— GIVEN DATA —
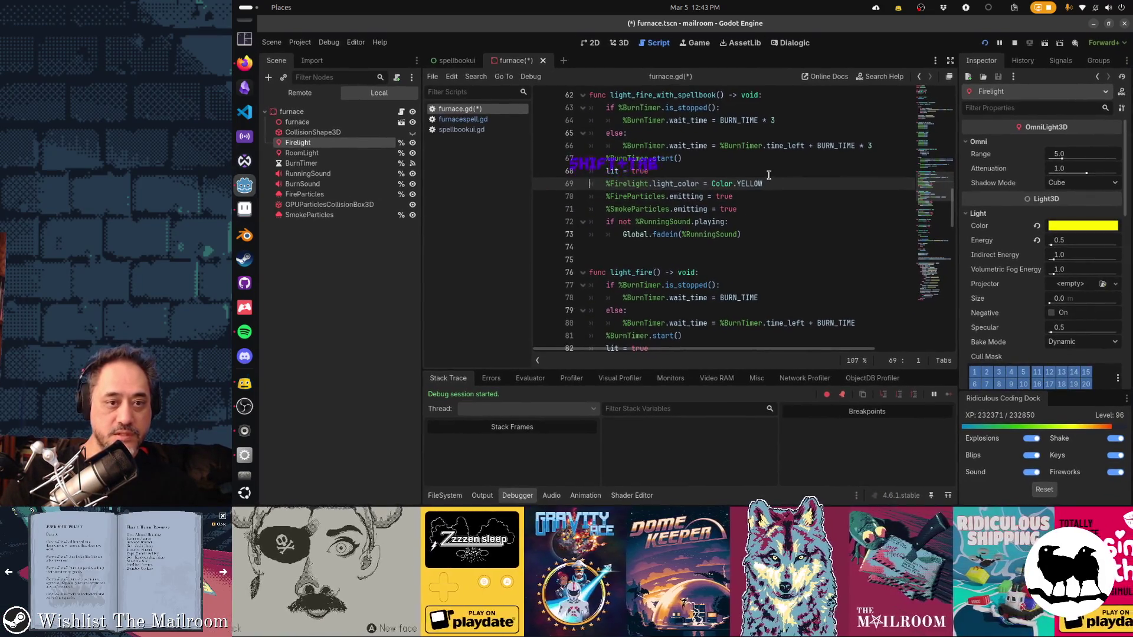
key(BackSpace)
key(BackSpace)
key(BackSpace)
key(shift+Tab)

— PROBLEM DESCRIPTION —
Transcribe the listing exactly; skip the pictures.

— FINISHED TASK —
key(BackSpace)
key(BackSpace)
key(BackSpace)
key(shift+Tab)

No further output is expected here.